▶ COMPITO ASSEGNATO: Continui il brano satirico sulla puntata di Radio Mafiopoli, riprendendo subito dopo l'ultima frase riportata.
#### BRANO FORNITO
C’è stata davanti alle questure d’Italia una manifestazione di solidarietà verso Gioacchino Genchi. L’avete vista? Ne avete sentito parlare? No. Allora non è vero. Ricredetevi. Alla negaziopolitana.

Radio Mafiopoli 24 – Giuochiamo alla Mafia (ma per finta!)

Ascolta la 24a puntata: Giuochiamo alla Mafia (ma per finta!)

Ricca la settimana Incom giù a Mafiopoli: settimana di resti, arresti e giocatori.
Gli arresti: a Trabia, Sciara e Termini Imerese bussano di notte i carabinieri di Monreale. E di notte, con il neurone tipico mafiuso che svegliato di soprassalto sbadiglia cannolicchio, in quindici vanno ad aprire con le ciabatte da boss e lo sbadiglio seduto sulla spalla. Un antico proverbio mafiopolitano dice “se di notte bussa il carabiniere sono calci nel sedere” e, infatti, sono guai per i clan di Trabia, Sciara e Termini Imerese. Pisellati di soprassalto in un mattino senza oro in bocca sono volati a fare compagnia nelle patrie galere con i loro capetti Giuseppe Bisesi, Vincenzo Salpietro e Giuseppe Libreri. Aperta una raccolta fondi per l’iniziativa “Regala anche tu una sveglia con il busso carabiniero al boss del tuo quartiere!”. Appena saputo dell’accaduto quella vecchia volpe di Domenico Raccuglia (della stirpe dei Caccuglia) si dice che nel cuore della notte lieve e latitante sia sceso dal letto per strappare il cognome sul campanello.
A Caserta, provincia di Mafiopoli, alla mattina insieme al latte e al giornale sullo zerbino ci hanno trovato anche le guardie. 28 ingabbiati del clan di Antonio Farina, che nonostante il nome, non vuota il sacco. “ma è una vergogna!” – ha urlato il Farino (per gli amici 00) “a quest’ora del mattino mi si fanno le borse sotto agli occhi!”.  A Marcianise e Casal di Principe ai Casalesi ora tocca trovare altri cassieri con cui spartirsi al 50 il mercato ricco delle estorsioni. Appena saputo il topo Semola per gli amici Setola (sanguinario rosicchia formaggio della zona) si è alzato dal letto ma si è ricordato di essere in gabbia. Aperta una raccolta fondi per denunciare i topi in cattività.
########
#### BLOCCO DI DATI
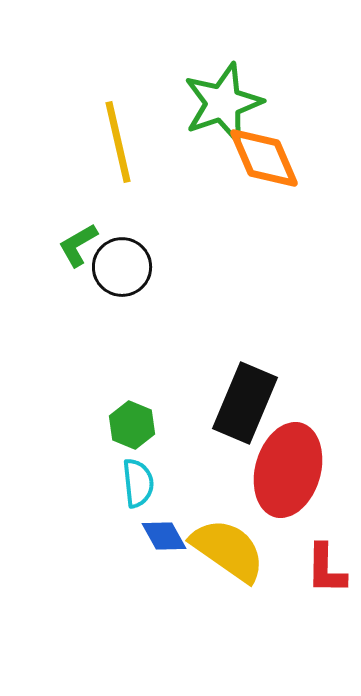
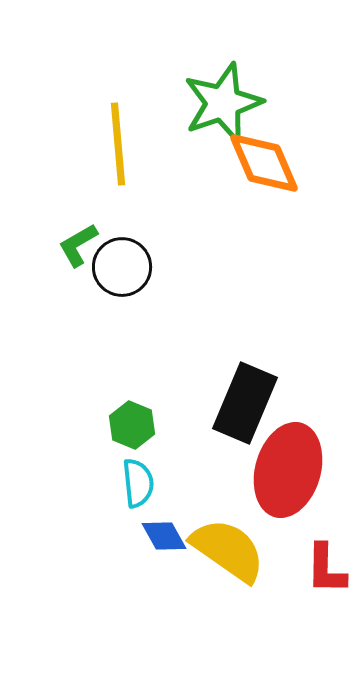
yellow line: moved 2 px down; rotated 8 degrees clockwise
orange diamond: moved 5 px down
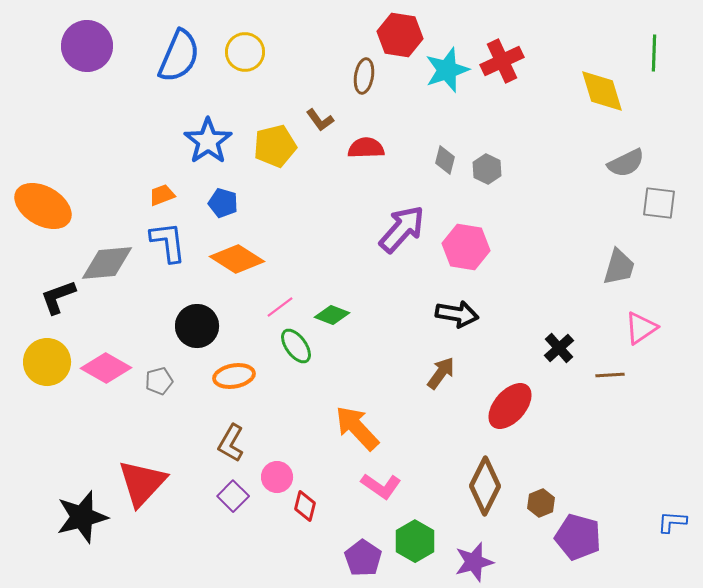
########
▶ PROBLEMA RISOLTO:
A Cologno, provincia di Mafiopoli, cittadina colognese famosa per gli studi televisivi di Beghe4 e Banale5, la ‘ndrangheta in trasferta ci lascia 22 castrati sul campo. Medagliato sul campo il capetto Marcello Paparo in trasferta da Crotone. Il Paparo e la sua figliola Luana si erano specializzati nella movimentazione terra ed erano così bravi e così veloci che a suon di minacce si sono presi anche il cantiere dell’Alta Velocità nella tratta Pioltello-Pozzuolo Martesana. Tra gli arrestati anche il maresciallo finanziere Giuseppe Russo campione italiano della disciplina olimpica mafiopolitana di “chiudere un occhio”. E con l’occhiolino strizzato ci ha guadagnato una quota del ristorante “Taverna d’Isola” di Villasanta (famoso per il menù fisso  con l’occhiolino e senza scontrino) e un soggiorno vacanziero omaggio a Capo Rizzuto (località nota per il nome afrodisiaco). Per questa mania tutta ‘ndrina di rizzarsi tra una manetta e l’altra gli inquirenti hanno trovato una lanciarazzi in dotazione alla Nato. “E’ una vergogna!” – ha gridato Giancarlo Paparo fratello onomatopeico del suo fratello Marcello – quell’arma ci serviva per importare democrazia!” il giudice per il soggiorno in gabbia ha ordinato di spegnere la televisione agli arrestati.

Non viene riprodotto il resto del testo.